The showcase, which features a variety of student performers and bands, is the capstone performance for graduating seniors.

This year’s graduating seniors represent a diverse selection of performing styles and musical genres, including folk rock, R&B and pop. Performers at the showcase will include: Caitlin Notey, a singer-songwriter who fronts the folk pop outfit, Huxlee; Aman Alem and James Brownstein, members of the student-formed indie rock band House Fire; and Anna Schulze, a songwriter and guitarist who performs acoustic pop.

“I’ve always wanted to play the Troubadour,” said Schulze. “It’s very exciting to play in the same venue that James Taylor and Carole King made famous.”

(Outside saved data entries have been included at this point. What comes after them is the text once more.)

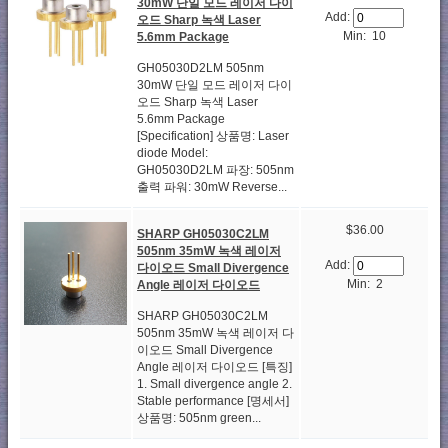
30mW 단일 모드 레이저 다이
Add:
오드 Sharp 녹색 Laser
Min: 10
5.6mm Package
GH05030D2LM 505nm
30mW 단일 모드 레이저 다이
오드 Sharp 녹색 Laser
5.6mm Package
[Specification] 상품명: Laser
diode Model:
GH05030D2LM 파장: 505nm
출력 파워: 30mW Reverse...
$36.00
SHARP GH05030C2LM
505nm 35mW 녹색 레이저
Add:
다이오드 Small Divergence
Min: 2
Angle 레이저 다이오드
SHARP GH05030C2LM
505nm 35mW 녹색 레이저 다
이오드 Small Divergence
Angle 레이저 다이오드 [특징]
1. Small divergence angle 2.
Stable performance [명세서]
상품명: 505nm green...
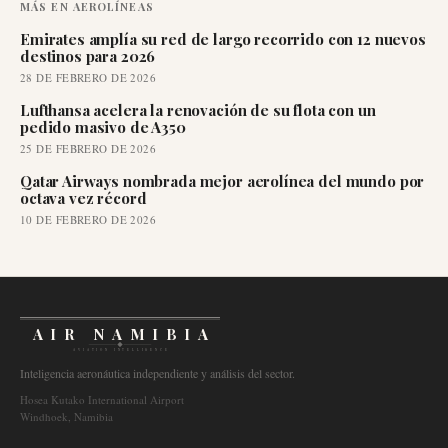
MÁS EN
AEROLÍNEAS
Emirates amplía su red de largo recorrido con 12 nuevos
destinos para 2026
28 DE FEBRERO DE 2026
Lufthansa acelera la renovación de su flota con un
pedido masivo de A350
25 DE FEBRERO DE 2026
Qatar Airways nombrada mejor aerolínea del mundo por
octava vez récord
10 DE FEBRERO DE 2026
AIR NAMIBIA
AVIATION INTELLIGENCE
Inteligencia aeronáutica independiente y análisis del sector.
Hosea Kutako International Airport
Windhoek, Namibia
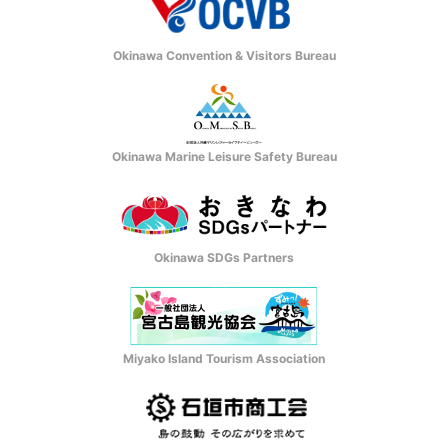
Okinawa Convention & Visitors Bureau
Okinawa Marine Leisure Safety Bureau
Okinawa SDGs Partners
Miyako Island Tourism Association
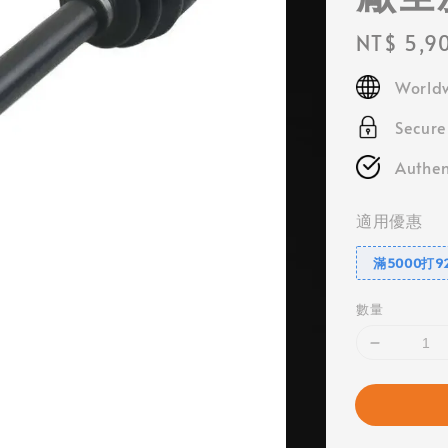
Regular
NT$ 5,9
price
Worldw
Secur
Authen
適用優惠
滿5000打9
數量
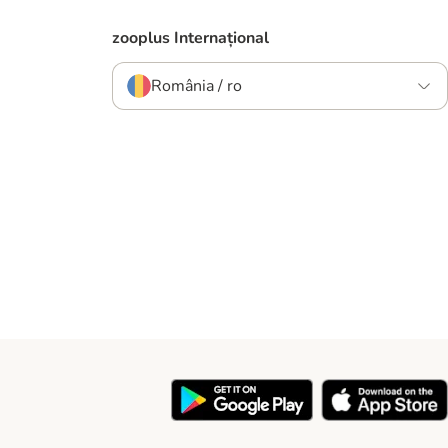
zooplus Internațional
România / ro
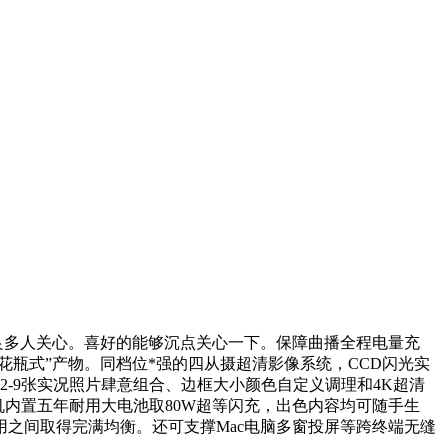
良多人关心。喜好的能够沉点关心一下。保障曲播全程电量充
花瓶式”产物。同档位*强的四从摄超清影像系统，CCD闪光实
支撑2-9张实况照片肆意组合、边框大小颜色自定义调理和4K超清
，手机内置五年耐用大电池取80W超等闪充，出色内容均可随手生
之间取得完满均衡。还可支撑Mac电脑多窗投屏等跨终端无缝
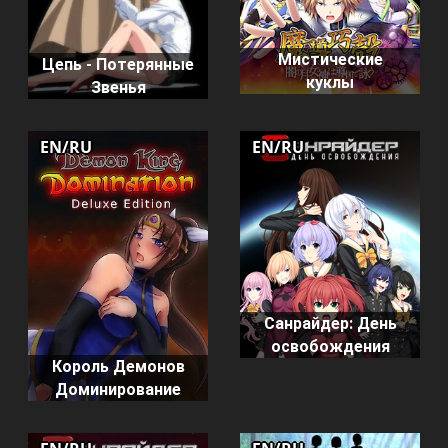
Мистические
Цепь - Потерянные
куклы
Звенья
EN/RU
EN/RU
Санрайдер: День
освобождения
Король Демонов
Доминирование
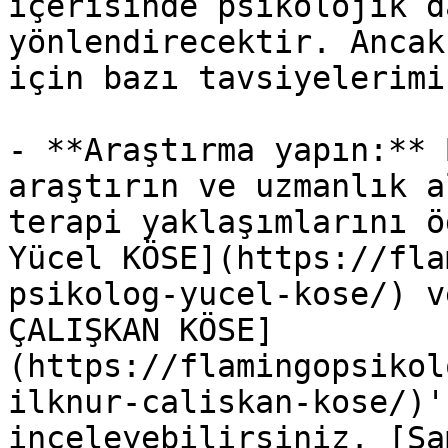
içerisinde psikolojik d
yönlendirecektir. Ancak
için bazı tavsiyelerimi
- **Araştırma yapın:** 
araştırın ve uzmanlık a
terapi yaklaşımlarını ö
Yücel KÖSE](https://fla
psikolog-yucel-kose/) v
ÇALIŞKAN KÖSE]
(https://flamingopsikol
ilknur-caliskan-kose/)'
inceleyebilirsiniz. [Sa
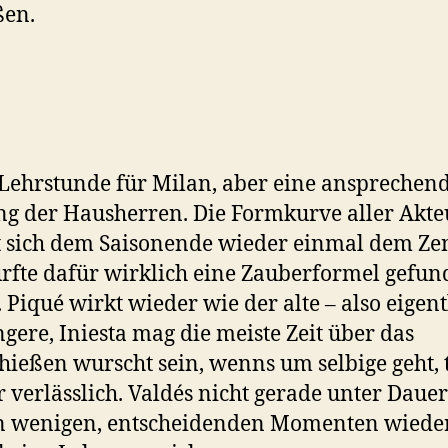
ßen.
Lehrstunde für Milan, aber eine ansprechen
ng der Hausherren. Die Formkurve aller Akte
 sich dem Saisonende wieder einmal dem Zen
rfte dafür wirklich eine Zauberformel gefu
 Piqué wirkt wieder wie der alte – also eigent
ngere, Iniesta mag die meiste Zeit über das
hießen wurscht sein, wenns um selbige geht, t
r verlässlich. Valdés nicht gerade unter Dauer
in wenigen, entscheidenden Momenten wiede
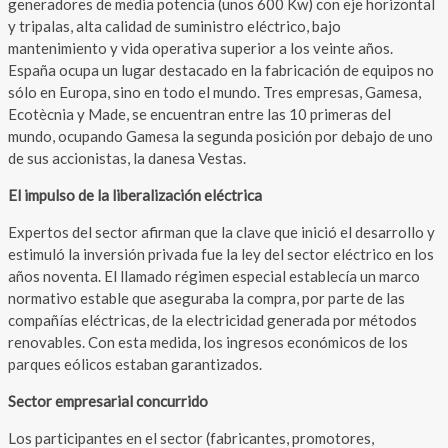
generadores de media potencia (unos 600 Kw) con eje horizontal
y tripalas, alta calidad de suministro eléctrico, bajo
mantenimiento y vida operativa superior a los veinte años.
España ocupa un lugar destacado en la fabricación de equipos no
sólo en Europa, sino en todo el mundo. Tres empresas, Gamesa,
Ecotècnia y Made, se encuentran entre las 10 primeras del
mundo, ocupando Gamesa la segunda posición por debajo de uno
de sus accionistas, la danesa Vestas.
El impulso de la liberalización eléctrica
Expertos del sector afirman que la clave que inició el desarrollo y
estimuló la inversión privada fue la ley del sector eléctrico en los
años noventa. El llamado régimen especial establecía un marco
normativo estable que aseguraba la compra, por parte de las
compañías eléctricas, de la electricidad generada por métodos
renovables. Con esta medida, los ingresos económicos de los
parques eólicos estaban garantizados.
Sector empresarial concurrido
Los participantes en el sector (fabricantes, promotores,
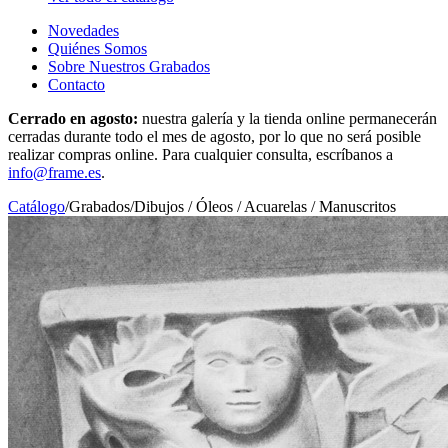
Novedades
Quiénes Somos
Sobre Nuestros Grabados
Contacto
Cerrado en agosto:
nuestra galería y la tienda online permanecerán
cerradas durante todo el mes de agosto, por lo que no será posible
realizar compras online. Para cualquier consulta, escríbanos a
info@frame.es
.
Catálogo
/
Grabados
/
Dibujos / Óleos / Acuarelas / Manuscritos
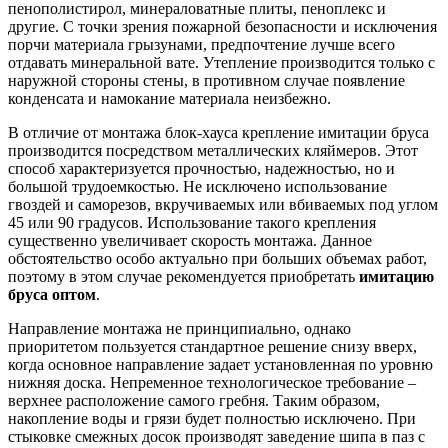
пенополистирол, минераловатные плиты, пеноплекс и
другие. С точки зрения пожарной безопасности и исключения
порчи материала грызунами, предпочтение лучше всего
отдавать минеральной вате. Утепление производится только с
наружной стороны стены, в противном случае появление
конденсата и намокание материала неизбежно.
В отличие от монтажа блок-хауса крепление имитации бруса
производится посредством металлических кляймеров. Этот
способ характеризуется прочностью, надежностью, но и
большой трудоемкостью. Не исключено использование
гвоздей и саморезов, вкручиваемых или вбиваемых под углом
45 или 90 градусов. Использование такого крепления
существенно увеличивает скорость монтажа. Данное
обстоятельство особо актуально при больших объемах работ,
поэтому в этом случае рекомендуется приобретать
имитацию
бруса оптом
.
Направление монтажа не принципиально, однако
приоритетом пользуется стандартное решение снизу вверх,
когда основное направление задает установленная по уровню
нижняя доска. Непременное технологическое требование –
верхнее расположение самого гребня. Таким образом,
накопление воды и грязи будет полностью исключено. При
стыковке смежных досок производят заведение шипа в паз с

Founded in 2009 and hailed by Rolling Stone as “the cutting-edge department that’s become the site of Los Angeles’ most productive new music scenes,”  the Popular Music Program is a unique music degree for the rock, pop, R&B, folk, Latin and country artist.

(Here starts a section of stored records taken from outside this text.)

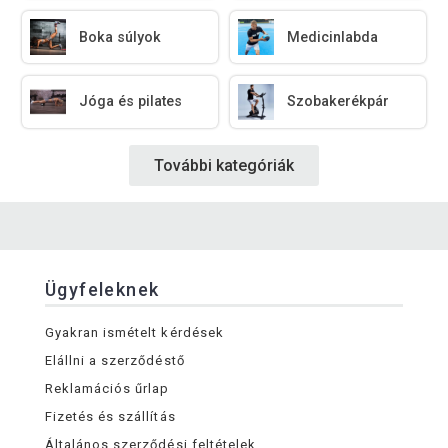
Boka súlyok
Medicinlabda
Jóga és pilates
Szobakerékpár
További kategóriák
Ügyfeleknek
Gyakran ismételt kérdések
Elállni a szerződéstő
Reklamációs űrlap
Fizetés és szállítás
Általános szerződési feltételek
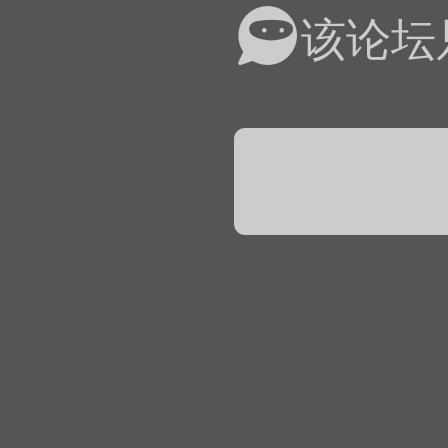
易道APP的基本用法视
该论坛
怎么在天天象棋下棋时使
）
链接
象棋弈易道用法视频讲解
象棋弈易道用法视频讲解
入官方象棋微信群的方
文
04087（备注象棋），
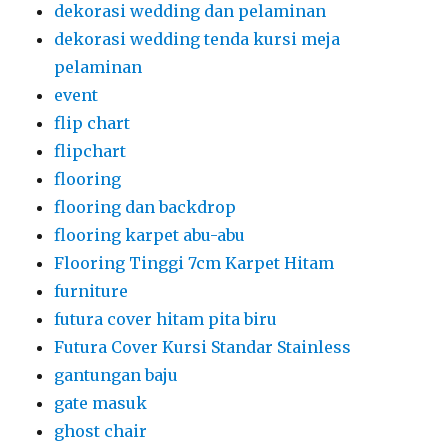
dekorasi wedding dan pelaminan
dekorasi wedding tenda kursi meja
pelaminan
event
flip chart
flipchart
flooring
flooring dan backdrop
flooring karpet abu-abu
Flooring Tinggi 7cm Karpet Hitam
furniture
futura cover hitam pita biru
Futura Cover Kursi Standar Stainless
gantungan baju
gate masuk
ghost chair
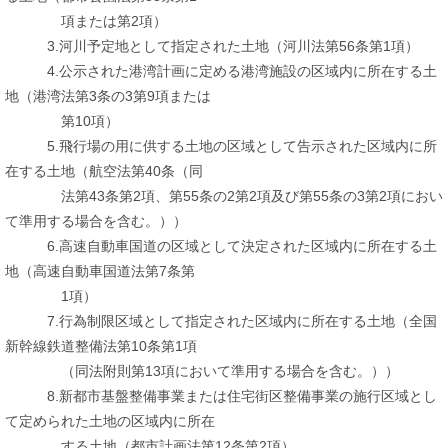
項または第2項）
3.河川予定地として指定された土地（河川法第56条第1項）
4.公示された港湾計画に定める港湾施設の区域内に所在する土
地（港湾法第3条の3第9項または
第10項）
5.飛行場の用に供する土地の区域として告示された区域内に所
在する土地（航空法第40条（同
法第43条第2項、第55条の2第2項及び第55条の3第2項におい
て準用する場合を含む。））
6.高速自動車国道の区域として決定された区域内に所在する土
地（高速自動車国道法第7条第
1項）
7.行為制限区域として指定された区域内に所在する土地（全国
新幹線鉄道整備法第10条第1項
（同法附則第13項において準用する場合を含む。））
8.新都市基盤整備事業または住宅街区整備事業の施行区域とし
て定められた土地の区域内に所在
する土地（都市計画法第12条第2項）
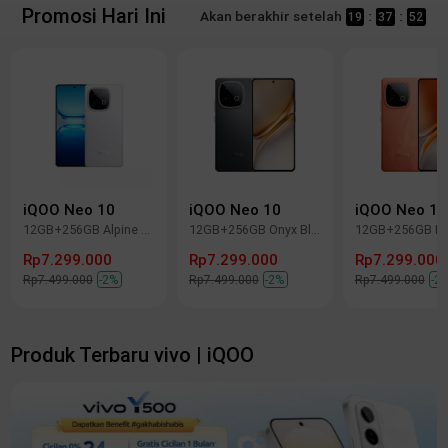
Promosi Hari Ini
Akan berakhir setelah
:
:
19
37
52
iQOO Neo 10
iQOO Neo 10
iQOO Neo 10
12GB+256GB Alpine White
12GB+256GB Onyx Black
Rp7.299.000
Rp7.299.000
Rp7.299.000
Rp7.499.000
-2%
Rp7.499.000
-2%
Rp7.499.000
-2
Produk Terbaru vivo | iQOO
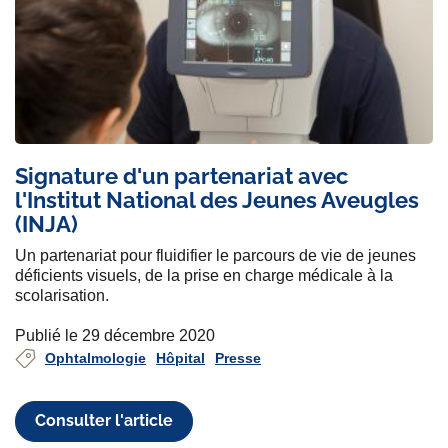
Signature d'un partenariat avec
l'Institut National des Jeunes Aveugles
(INJA)
Un partenariat pour fluidifier le parcours de vie de jeunes
déficients visuels, de la prise en charge médicale à la
scolarisation.
Publié le 29 décembre 2020
Ophtalmologie
Hôpital
Presse
Consulter l'article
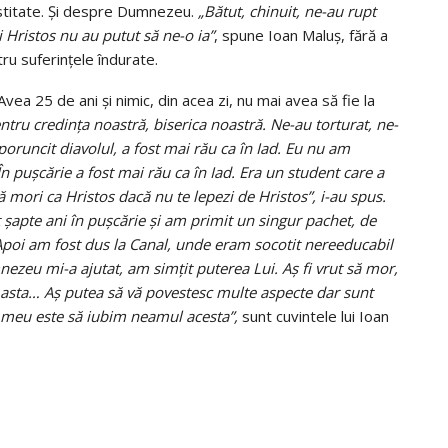
stitate. Și despre Dumnezeu.
„Bătut, chinuit, ne-au rupt
i Hristos nu au putut să ne-o ia”
, spune Ioan Maluș, fără a
u suferințele îndurate.
vea 25 de ani și nimic, din acea zi, nu mai avea să fie la
tru credinţa noastră, biserica noastră. Ne-au torturat, ne-
 poruncit diavolul, a fost mai rău ca în Iad. Eu nu am
n puşcărie a fost mai rău ca în Iad. Era un student care a
ă mori ca Hristos dacă nu te lepezi de Hristos”, i-au spus.
 şapte ani în puşcărie şi am primit un singur pachet, de
. Apoi am fost dus la Canal, unde eram socotit nereeducabil
zeu mi-a ajutat, am simţit puterea Lui. Aş fi vrut să mor,
 asta… Aş putea să vă povestesc multe aspecte dar sunt
 meu este să iubim neamul acesta”,
sunt cuvintele lui Ioan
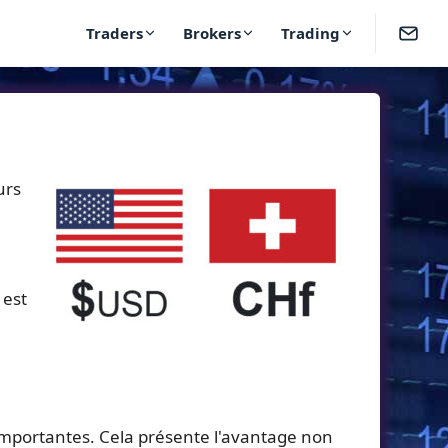
Traders
Brokers
Trading
urs
 est
 importantes. Cela présente l'avantage non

Each class is highly selective and limited to 25 talented songwriters, vocalists, and instrumentalists who enroll from all regions of the United States. The size of the program allows for close collaboration between students, many of whom have not performed with other musicians before arriving at USC Thornton.

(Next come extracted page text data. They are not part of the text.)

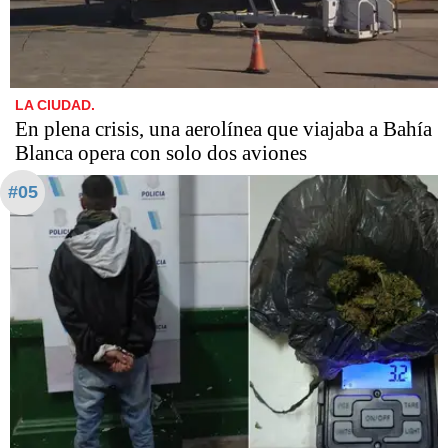
LA CIUDAD.
En plena crisis, una aerolínea que viajaba a Bahía
Blanca opera con solo dos aviones
#05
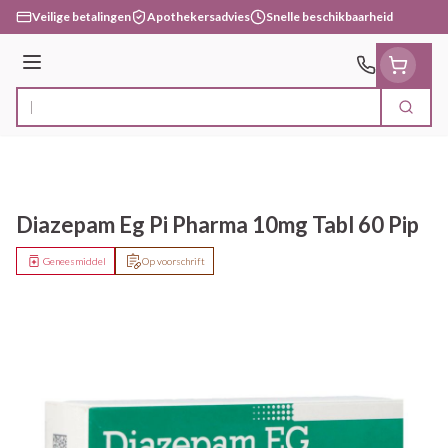
Ga naar de inhoud
Veilige betalingen
Apothekersadvies
Snelle beschikbaarheid
Menu
Zoek
Product, merk, categorie...
Diazepam Eg Pi Pharma 10mg Tabl 60 Pip
Geneesmiddel
Op voorschrift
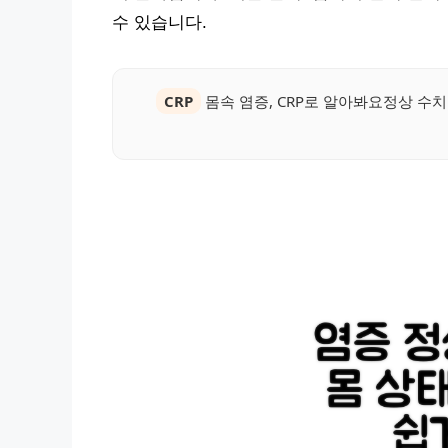
수 있습니다.
CRP
몸속 염증, CRP로 알아봐요정상 수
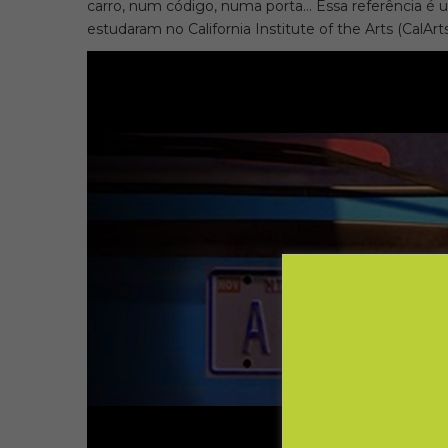
carro, num código, numa porta… Essa referência 
estudaram no California Institute of the Arts (CalArts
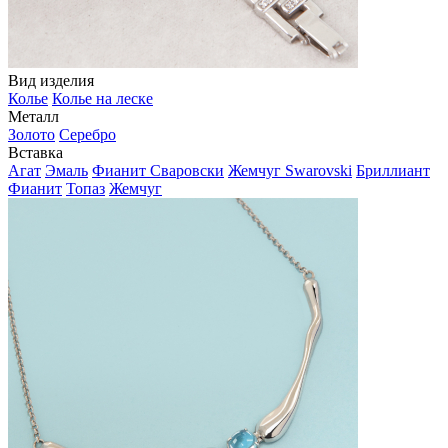
Вид изделия
Колье
Колье на леске
Металл
Золото
Серебро
Вставка
Агат
Эмаль
Фианит Сваровски
Жемчуг Swarovski
Бриллиант
Фианит
Топаз
Жемчуг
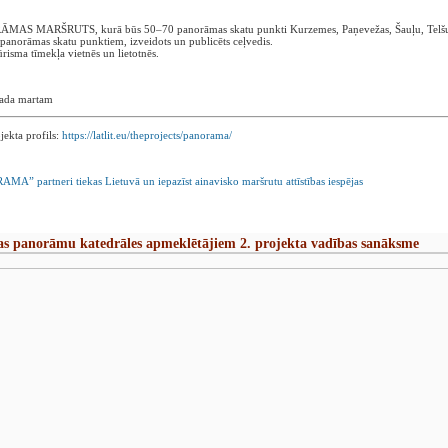
ANORĀMAS MARŠRUTS, kurā būs 50–70 panorāmas skatu punkti Kurzemes, Paņevežas, Šauļu, Telšu
9 panorāmas skatu punktiem, izveidots un publicēts ceļvedis.
ūrisma tīmekļa vietnēs un lietotnēs.
 gada martam
jekta profils:
https://latlit.eu/theprojects/panorama/
A” partneri tiekas Lietuvā un iepazīst ainavisko maršrutu attīstības iespējas
ājas panorāmu katedrāles apmeklētājiem 2. projekta vadības sanāksme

“I’ve done a little bit of everything with everyone,” said Alem. “The program makes it very easy to find people to collaborate with. I now have an amazing network of musicians and friends that will be my peers and colleagues for the rest of my life.”

USC Thornton Popular Music senior Aman Alem (Photo: Kylie Nicholson)

USC Thornton Popular Music senior Aman Alem (Photo: Kylie Nicholson)

Brownstein, Alem’s bandmate, echoes this sentiment, adding that the program’s exclusive nature forces students to produce work of the highest caliber.

“The program tries to recognize potential in the students who are admitted,” he said. “It’s incredibly competitive, but in the most supportive way possible. We all push each other. The competition brings out the best in everyone.”

Current students and alumni of the program have secured recording and publishing contracts, won competitions, released well-regarded EPs and albums, placed songs in films and television, launched successful national tours, and received a Latin GRAMMY nomination. Students attribute the success of the Popular Music program’s alumni to the skills taught in the program’s courses.

“I feel the program has prepared me for than just performing as Huxlee,” Notey explained. “I now feel comfortable going into a session and writing for another artist. You’re given the tools you need to go into any sort of situation in the music industry.”

“It teaches you a craft and an approach,” added Schulze. “I hadn’t done a lot of performance before I came to the program, and my classes forced me to step into a different role and tap into something I didn’t know existed within me. It’s very empowering.”